The ability to visualize the relationships among the quantitative effects of each observed feature on the outcome would aid the decision-making process when selecting the treatment mode. Adjuvant! Online was first developed for this purpose (29). This graphical web tool visualizes the risk of cancer-related mortality or relapse without therapy and the reduction in risk with therapy. However, it is limited on several counts; for example, the human epidermal growth factor receptor 2 (HER2) status was not included. As similar approaches, various nomograms have since been developed to combine the predictive effect of each feature linearly. In this regard, PREDICT was developed in the United Kingdom to predict the overall survival and treatment effect of systemic therapy in patients with primary breast cancer using the factors of age, menopausal status, disease stage, estrogen receptor (ER), HER2, and Ki-67 labeling index (Ki-67) (30). Similar to Adjuvant! Online, PREDICT has been well-validated. Subsequently, Rouzier et al. developed two nomograms to predict the residual tumor size and the applicable probability of conservative surgery after neoadjuvant chemotherapy (31).

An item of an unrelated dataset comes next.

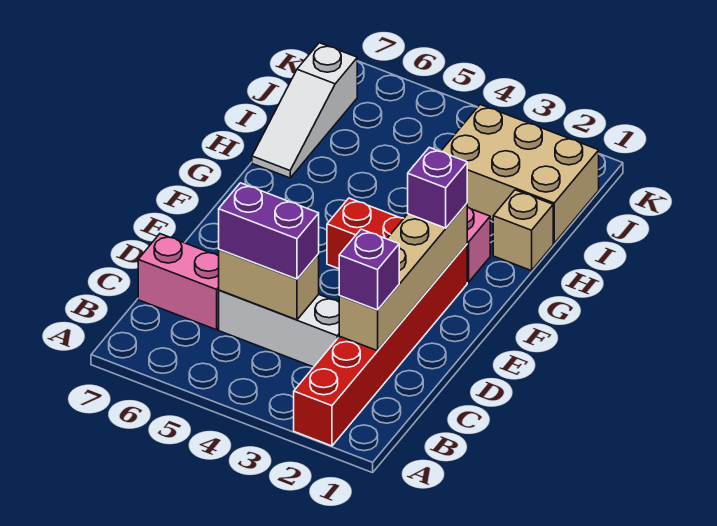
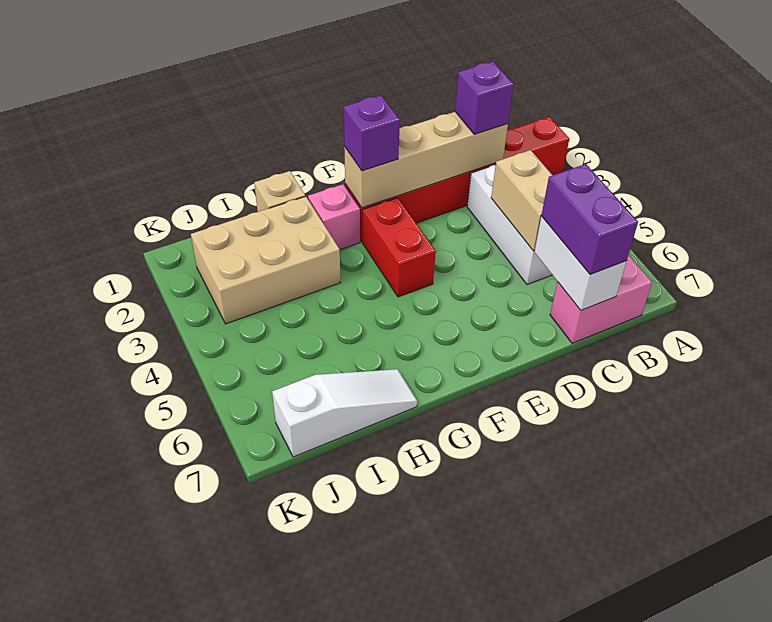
purple brick C4:C5 level 3 -> purple brick C6:C7 level 3
pink brick C6:C7 level 1 -> pink brick B7:C7 level 1
none -> white brick C6:C7 level 2
tan brick I1:J3 level 1 -> tan brick H2:J3 level 1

In addition, nomograms for specific subtypes of breast cancer have been developed, such as for triple-negative, i.e., ER/PgR-negative and HER2-negative (32,33) as well as ER/PgR-positive and HER2-negative patients (34). Recently, a systematic review was published, evaluating a total of 58 mathematical prediction models for disease prognosis (35). Most of these models utilized Cox proportional hazards regression to predict mortality, recurrence, or both, and they were calibrated using the C-index or the area under the receiver operating curve (AUC). Moreover, nodal status, tumor size, tumor grade, age, and ER status were included as parameters. However, only 17 of the 58 models were validated in independent populations (i.e., external validation).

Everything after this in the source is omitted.